June 14, 2012 – Cameron testifies before the Leveson Inquiry regarding the News Corp. phone hacking scandal.

September 26, 2012 – Appears on the “Late Show with David Letterman.”

May 7, 2015 – With all the results in, Cameron and his Conservative Party claim an outright majority in Parliament, with 331 seats out of 650, and can form a new government.

June 24, 2016 – Following the UK vote to leave the European Union, Cameron announces his resignation saying he will leave when a new leader is appointed.

July 13, 2016 – Cameron resigns.
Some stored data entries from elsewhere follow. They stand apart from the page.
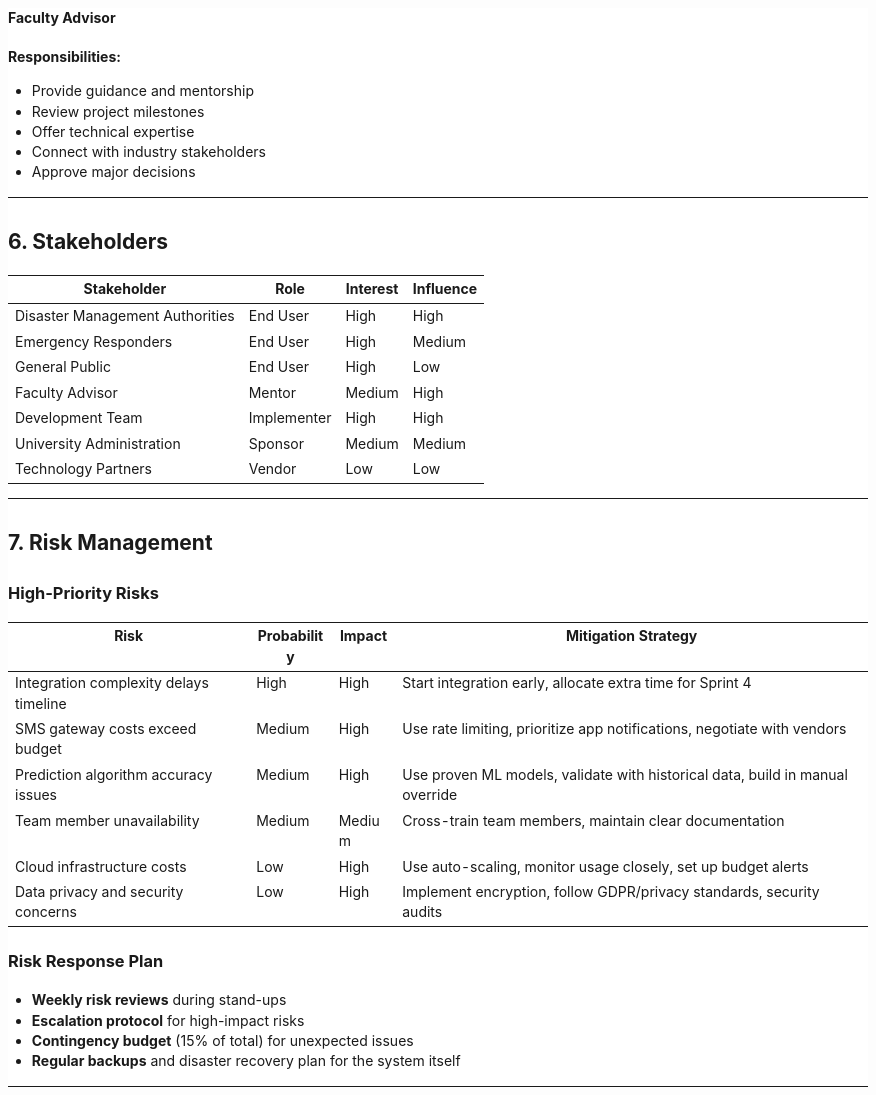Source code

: #### Faculty Advisor
**Responsibilities:**
- Provide guidance and mentorship
- Review project milestones
- Offer technical expertise
- Connect with industry stakeholders
- Approve major decisions

---

## 6. Stakeholders

| **Stakeholder** | **Role** | **Interest** | **Influence** |
|-----------------|----------|--------------|---------------|
| Disaster Management Authorities | End User | High | High |
| Emergency Responders | End User | High | Medium |
| General Public | End User | High | Low |
| Faculty Advisor | Mentor | Medium | High |
| Development Team | Implementer | High | High |
| University Administration | Sponsor | Medium | Medium |
| Technology Partners | Vendor | Low | Low |

---

## 7. Risk Management

### High-Priority Risks

| **Risk** | **Probability** | **Impact** | **Mitigation Strategy** |
|----------|-----------------|------------|-------------------------|
| Integration complexity delays timeline | High | High | Start integration early, allocate extra time for Sprint 4 |
| SMS gateway costs exceed budget | Medium | High | Use rate limiting, prioritize app notifications, negotiate with vendors |
| Prediction algorithm accuracy issues | Medium | High | Use proven ML models, validate with historical data, build in manual override |
| Team member unavailability | Medium | Medium | Cross-train team members, maintain clear documentation |
| Cloud infrastructure costs | Low | High | Use auto-scaling, monitor usage closely, set up budget alerts |
| Data privacy and security concerns | Low | High | Implement encryption, follow GDPR/privacy standards, security audits |

### Risk Response Plan
- **Weekly risk reviews** during stand-ups
- **Escalation protocol** for high-impact risks
- **Contingency budget** (15% of total) for unexpected issues
- **Regular backups** and disaster recovery plan for the system itself

---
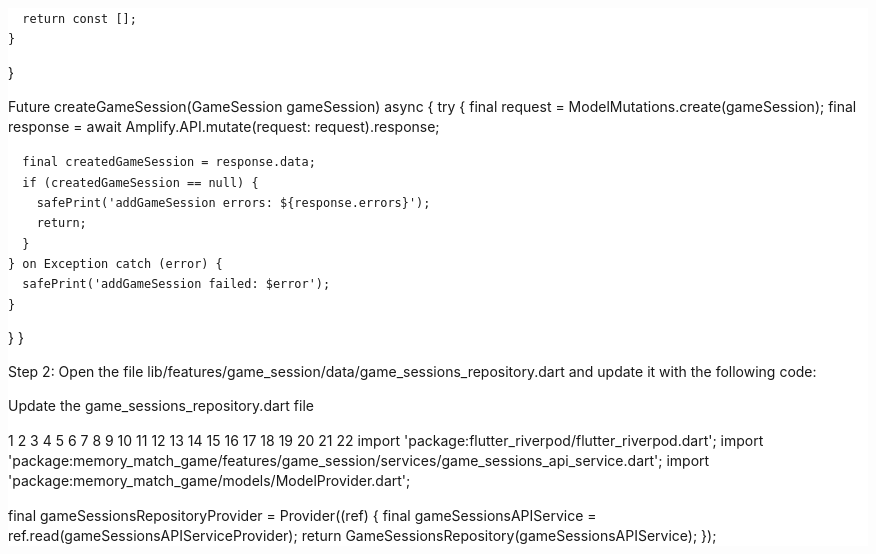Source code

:       return const [];
    }
  }

  Future<void> createGameSession(GameSession gameSession) async {
    try {
      final request = ModelMutations.create(gameSession);
      final response = await Amplify.API.mutate(request: request).response;

      final createdGameSession = response.data;
      if (createdGameSession == null) {
        safePrint('addGameSession errors: ${response.errors}');
        return;
      }
    } on Exception catch (error) {
      safePrint('addGameSession failed: $error');
    }
  }
}

Step 2: Open the file lib/features/game_session/data/game_sessions_repository.dart and update it with the following code:

Update the game_sessions_repository.dart file

1
2
3
4
5
6
7
8
9
10
11
12
13
14
15
16
17
18
19
20
21
22
import 'package:flutter_riverpod/flutter_riverpod.dart';
import 'package:memory_match_game/features/game_session/services/game_sessions_api_service.dart';
import 'package:memory_match_game/models/ModelProvider.dart';

final gameSessionsRepositoryProvider = Provider<GameSessionsRepository>((ref) {
  final gameSessionsAPIService = ref.read(gameSessionsAPIServiceProvider);
  return GameSessionsRepository(gameSessionsAPIService);
});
Home Secretary Theresa May replaces him.

September 12, 2016 – Cameron announces he will stand down immediately as a member of parliament, saying he doesn’t want to be a “diversion to the important decisions that lie ahead for my successor in Downing Street and the Government.”

January 2017 – Becomes president of Alzheimer’s Research UK.

March 6, 2018 – The BBC and other British media report that Cameron has become a paid consultant to Illumina, a US-based genomics company, and is serving as vice chairman of an investment fund called the UK-China fund. He is banned from lobbying until July 2018, according to the UK’s Advisory Committee of Business Appointments, which approved his new positions.

September 2019 – Cameron’s memoir “For the Record” is published.

January 16, 2023 – New York University Abu Dhabi announces that Cameron will teach a three-week January Term course titled “Practising Politics and Government in the Age of Disruption.”

November 13, 2023 – Cameron says he has “gladly accepted” the title UK Foreign Secretary, following the firing of Home Secretary Suella Braverman. Cameron is awarded a Barony, which enables him to sit in the House of Lords and work in government.